Today, as two of the three girls from yesterday came into class, one asked me “Why did you get my friend in trouble?” Not, “Gee, I’m sorry for being rude yesterday and I won’t do it again” but why did YOU do this to her. Like I was the one in the wrong. I then informed them that their referral hadn’t been dealt with and they need to go see the principal just like their friend did. As they were walking out of class, one of them told me “You are irritating as FUCK”. UM WAIT WHAT LITTLE GIRL? You are 14 years old, what makes you think it’s ok to talk to a teacher that way; someone who is doing her job? You guessed it, she got a second referral. I am sure that will be my fault also. If my daughter (or son) said this to anyone someday, especially a teacher, I am pretty sure that grounding and punishment at home would be my first call and they would be apologizing left, right, and upside down to the person that they said it to.
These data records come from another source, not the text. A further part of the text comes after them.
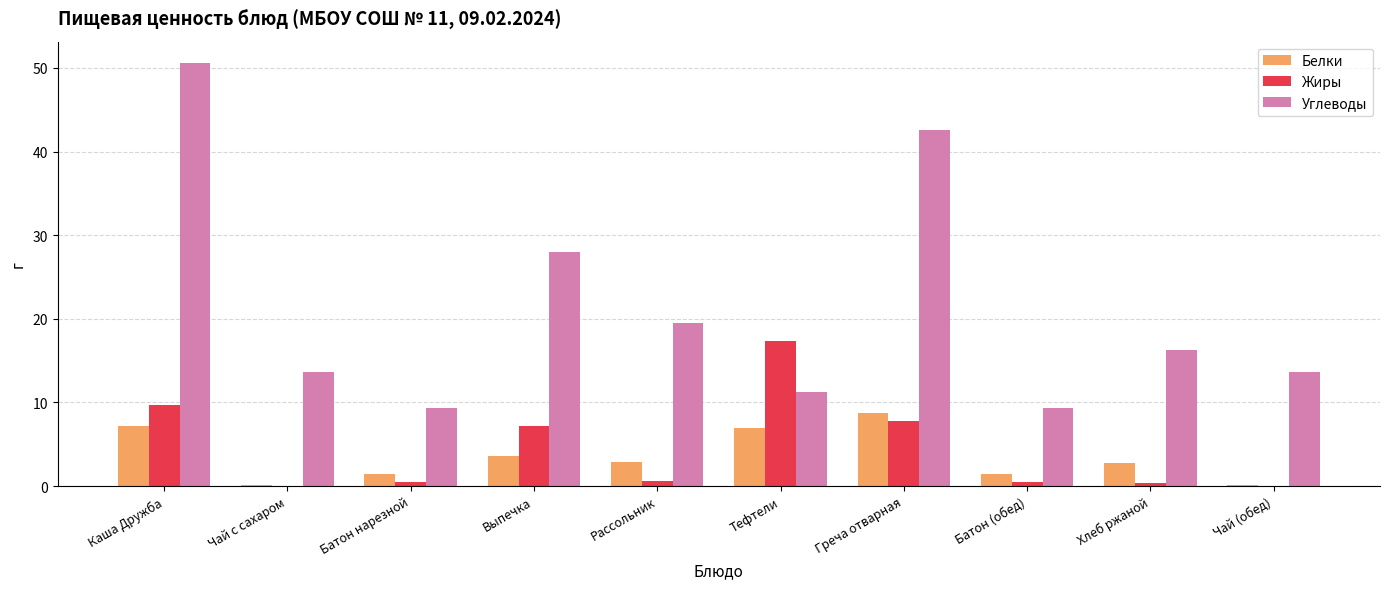

What is the sum of all Углеводы values?

214.2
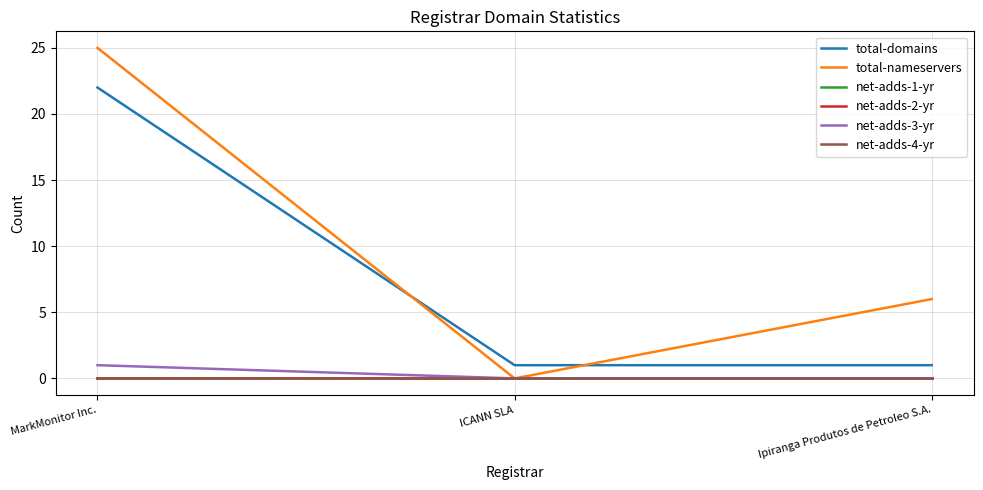

Does the chart display data point markers on the line(s)?

No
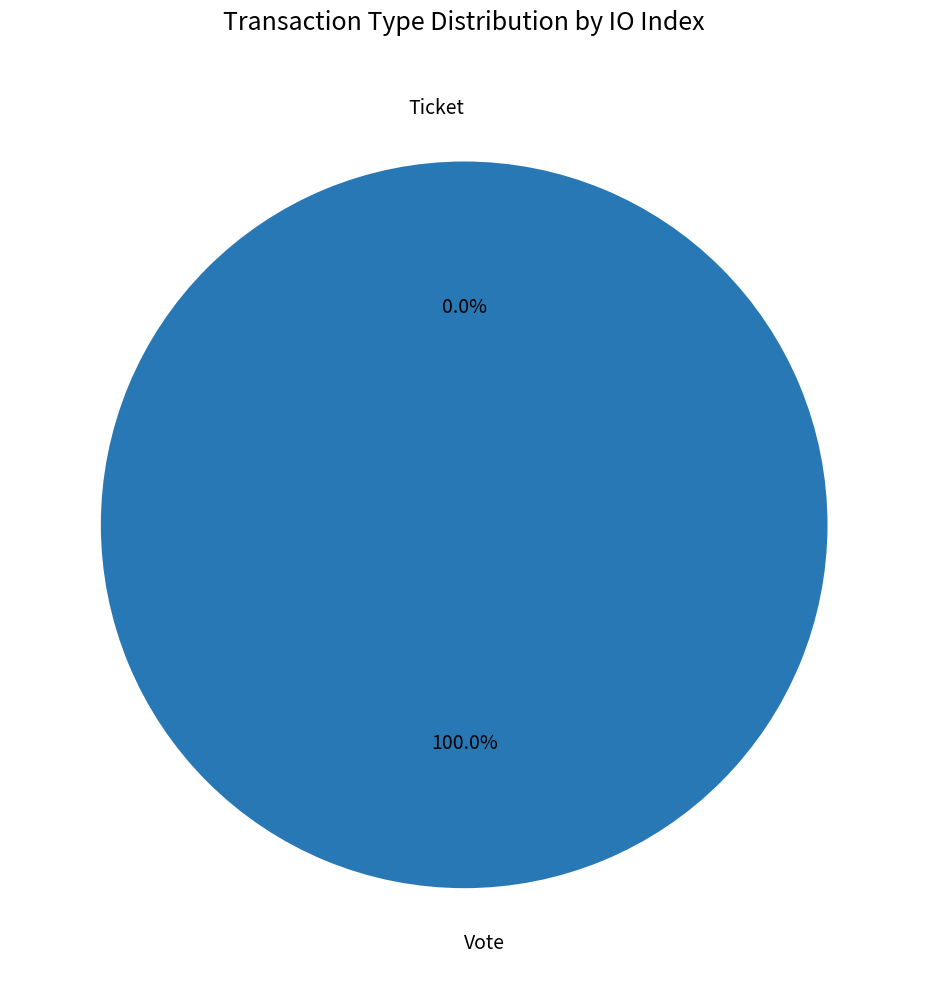

To the nearest percent, what is the combined percentage of Vote and Ticket?

100%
I know from my years of experience that this isn’t an isolated incident. When you give your young teen (or any child for that matter) anything they want and never say no, you are helping to create the “ME ME ME” world we live in. When you 14 year old has a brand new iPhone 6S Plus, designer clothes and bags, and can’t be bothered to do his/ her work, and feels he/ she can mouth off to any adult in their way, I know it’s the parent that causes this to happen. It’s time to step up as a parent and be exactly that, a parent. Not a friend. You can be your child’s friend when they are an adult.
What is frustrating is that when you read research on how to combat this, so much of it states “Teens are acting out due to stress and anxiety” or “It’s seen as cool for teenagers to mimic what they see their friends do and act with an air of aloofness and disregard”. Please tell me how that is different that any other generation. Teens have been stressed and aloof for 100’s of years. This is something beyond that. It is a disregard for anyone but themselves, non-compliance, rudeness, and lack of discipline from parents. The same attitudes they have toward their parents are now being seen against teachers and principals. (Quabazard, 2010)
So, as a teacher, I will continue to do my job. I will continue to correct, to urge, to inspire. I will not allow students to bring me down. However, something needs to change. Somehow, someway, there needs to be a dramatic shift on how parents deal with their children and how teachers are allowed to handle when things happen in their classrooms without fear of retaliation or disbelief. We need support from parents and principals to make our schools better. I know it has been said before, but it all starts at home.